Technology is such a critical tool in how grants are managed these days. When I entered the profession in 1992, proposals were photocopied for review and recommendations typed on typewriters. That was what we considered grants management technology. We live in a whole different world now.
The grants management systems reviewed in our 2016 update of A Consumers Guide to Grants Management Systems have an incredible influence on the grants management function and how grants get made, which is why GMN has continued to partner with Idealware and the Technology Affinity Group to periodically update this report.
Grants managers have been serving as data compilers and managers since the beginning of grantmaking. Whatever data has existed, be it big or small, has been managed, maintained, and manipulated by those in charge of grant operations. As grants management systems bring even more efficiencies to the grantmaking process through workflow automation and more ability to capture data, like outcome data, grants managers can continue to move beyond paper, process, and data management into a whole new level of value-added work which combines their technological, analytical, and communications skills. We see this reflected in emerging job titles like Knowledge Resources Manager, Data Analytics Manager, Chief Information Officer, Grants Information Analyst, and Information Strategist.
Continued improvement/enhancements in grants management systems don’t just benefit grantmakers. Systems that share grantee data among grantmakers or connect to third party data sources like the IRS master file or Guidestar save grantseekers an incredible amount of time by eliminating the need to enter the same information over and over for each individual grantmaker.
I urge everyone to take full advantage of the opportunity that a systems change provides to take a fresh look at your practices—don’t just look to replicate what you do now. Ask yourself: How can you use the system to reduce the response time to grantseekers? Make life easier for grantmaking staff? Improve the quality of the information your decision makers receive?
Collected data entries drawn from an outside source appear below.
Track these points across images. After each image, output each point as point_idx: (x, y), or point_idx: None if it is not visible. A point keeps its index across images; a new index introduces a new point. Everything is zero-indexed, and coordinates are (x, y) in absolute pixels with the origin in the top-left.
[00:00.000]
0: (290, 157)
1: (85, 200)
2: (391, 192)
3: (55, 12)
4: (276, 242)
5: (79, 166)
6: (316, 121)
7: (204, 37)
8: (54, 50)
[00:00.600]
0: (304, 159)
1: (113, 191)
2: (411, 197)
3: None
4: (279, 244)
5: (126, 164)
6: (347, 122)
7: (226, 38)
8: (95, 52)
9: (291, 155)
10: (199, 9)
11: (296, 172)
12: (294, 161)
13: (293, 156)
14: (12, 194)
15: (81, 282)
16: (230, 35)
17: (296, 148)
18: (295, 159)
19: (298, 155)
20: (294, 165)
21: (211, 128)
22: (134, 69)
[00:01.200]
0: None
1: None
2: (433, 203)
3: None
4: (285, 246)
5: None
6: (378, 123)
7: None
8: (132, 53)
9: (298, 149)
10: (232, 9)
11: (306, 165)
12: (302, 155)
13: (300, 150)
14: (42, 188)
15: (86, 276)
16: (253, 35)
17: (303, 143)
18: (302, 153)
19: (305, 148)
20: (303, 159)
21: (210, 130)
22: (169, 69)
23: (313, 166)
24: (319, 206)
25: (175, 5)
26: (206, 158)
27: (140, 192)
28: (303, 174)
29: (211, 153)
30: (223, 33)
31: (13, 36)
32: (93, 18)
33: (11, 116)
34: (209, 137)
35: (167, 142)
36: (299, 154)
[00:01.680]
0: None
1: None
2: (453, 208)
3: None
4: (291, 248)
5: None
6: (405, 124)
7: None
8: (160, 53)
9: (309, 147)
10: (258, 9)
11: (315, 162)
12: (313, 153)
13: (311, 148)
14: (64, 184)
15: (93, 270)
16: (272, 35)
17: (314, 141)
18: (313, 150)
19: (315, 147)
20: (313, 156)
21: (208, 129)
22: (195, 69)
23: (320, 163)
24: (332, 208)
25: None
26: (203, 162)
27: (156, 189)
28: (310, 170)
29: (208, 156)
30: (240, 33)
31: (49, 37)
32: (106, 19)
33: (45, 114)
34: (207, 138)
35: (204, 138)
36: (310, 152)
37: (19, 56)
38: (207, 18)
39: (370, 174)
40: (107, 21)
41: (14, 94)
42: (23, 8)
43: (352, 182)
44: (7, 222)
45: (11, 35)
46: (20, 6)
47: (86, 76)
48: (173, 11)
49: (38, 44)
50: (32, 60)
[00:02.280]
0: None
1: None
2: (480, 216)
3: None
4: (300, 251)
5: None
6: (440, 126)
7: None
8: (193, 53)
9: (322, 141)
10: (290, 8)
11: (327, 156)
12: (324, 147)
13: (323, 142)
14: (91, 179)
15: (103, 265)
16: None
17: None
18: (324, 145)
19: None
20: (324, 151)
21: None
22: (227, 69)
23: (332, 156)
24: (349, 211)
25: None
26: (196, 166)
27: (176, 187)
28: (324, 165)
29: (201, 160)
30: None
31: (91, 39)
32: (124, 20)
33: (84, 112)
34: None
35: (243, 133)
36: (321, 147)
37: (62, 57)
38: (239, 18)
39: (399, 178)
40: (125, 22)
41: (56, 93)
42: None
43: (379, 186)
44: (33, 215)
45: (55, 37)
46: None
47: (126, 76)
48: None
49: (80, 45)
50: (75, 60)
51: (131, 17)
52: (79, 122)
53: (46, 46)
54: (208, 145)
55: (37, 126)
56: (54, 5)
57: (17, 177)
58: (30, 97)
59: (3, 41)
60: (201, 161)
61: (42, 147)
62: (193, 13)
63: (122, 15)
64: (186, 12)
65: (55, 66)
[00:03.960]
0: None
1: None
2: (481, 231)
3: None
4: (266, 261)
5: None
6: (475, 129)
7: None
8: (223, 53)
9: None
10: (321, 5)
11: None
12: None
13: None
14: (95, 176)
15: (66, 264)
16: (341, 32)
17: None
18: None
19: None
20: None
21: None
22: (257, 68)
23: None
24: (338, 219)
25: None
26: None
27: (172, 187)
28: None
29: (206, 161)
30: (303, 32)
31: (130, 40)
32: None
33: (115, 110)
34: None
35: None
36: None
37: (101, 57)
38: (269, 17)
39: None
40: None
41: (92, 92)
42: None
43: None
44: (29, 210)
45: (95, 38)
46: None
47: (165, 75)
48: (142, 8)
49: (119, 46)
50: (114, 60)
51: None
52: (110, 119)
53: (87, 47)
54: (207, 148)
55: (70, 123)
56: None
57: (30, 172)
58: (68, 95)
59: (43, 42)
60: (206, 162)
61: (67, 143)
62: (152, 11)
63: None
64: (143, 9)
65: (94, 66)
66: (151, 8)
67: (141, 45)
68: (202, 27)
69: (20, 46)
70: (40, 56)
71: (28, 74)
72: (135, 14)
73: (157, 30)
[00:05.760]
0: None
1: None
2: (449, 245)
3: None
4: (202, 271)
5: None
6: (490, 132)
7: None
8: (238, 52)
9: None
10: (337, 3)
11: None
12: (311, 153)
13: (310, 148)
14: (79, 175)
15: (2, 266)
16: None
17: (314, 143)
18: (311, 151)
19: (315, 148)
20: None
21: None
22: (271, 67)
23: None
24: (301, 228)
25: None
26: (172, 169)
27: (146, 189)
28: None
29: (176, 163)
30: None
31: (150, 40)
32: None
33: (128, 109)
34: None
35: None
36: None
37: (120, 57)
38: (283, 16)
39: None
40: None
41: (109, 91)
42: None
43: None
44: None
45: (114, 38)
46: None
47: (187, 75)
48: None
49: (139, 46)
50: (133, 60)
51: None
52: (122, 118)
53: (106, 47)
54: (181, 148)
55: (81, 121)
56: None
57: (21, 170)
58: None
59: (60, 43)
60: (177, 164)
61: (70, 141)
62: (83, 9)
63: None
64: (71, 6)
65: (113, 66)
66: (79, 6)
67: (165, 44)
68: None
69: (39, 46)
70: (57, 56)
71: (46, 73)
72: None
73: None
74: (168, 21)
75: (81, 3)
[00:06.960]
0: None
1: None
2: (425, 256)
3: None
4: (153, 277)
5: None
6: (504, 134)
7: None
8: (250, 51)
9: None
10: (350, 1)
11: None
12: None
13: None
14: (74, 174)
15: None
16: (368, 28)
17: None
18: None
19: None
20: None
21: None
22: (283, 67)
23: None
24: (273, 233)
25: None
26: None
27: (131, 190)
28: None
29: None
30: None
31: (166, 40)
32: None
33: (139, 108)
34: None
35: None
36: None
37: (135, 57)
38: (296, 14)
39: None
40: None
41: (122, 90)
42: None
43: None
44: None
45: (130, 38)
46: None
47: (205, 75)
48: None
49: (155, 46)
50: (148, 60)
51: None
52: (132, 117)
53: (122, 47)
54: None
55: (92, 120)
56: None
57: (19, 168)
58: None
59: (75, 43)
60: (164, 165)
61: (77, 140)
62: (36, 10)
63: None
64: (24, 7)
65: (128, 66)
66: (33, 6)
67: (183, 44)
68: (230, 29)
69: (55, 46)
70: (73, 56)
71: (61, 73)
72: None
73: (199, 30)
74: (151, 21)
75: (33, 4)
And this opportunity isn’t limited to the selection of the system, but needs to carry over into how it is implemented. There are a lot of decisions made on how to use the features and functions a system provides. For example, the number of questions you ask in the application and what limitations, like word count, you place on those questions. Online systems that work was the number one “practice that matters” identified by grantseekers in our most recent evaluation of our Project Streamline initiative. So we need to focus on implementing these systems in really smart ways that make the grant and grantee successful, rather than draining resources from them unnecessarily.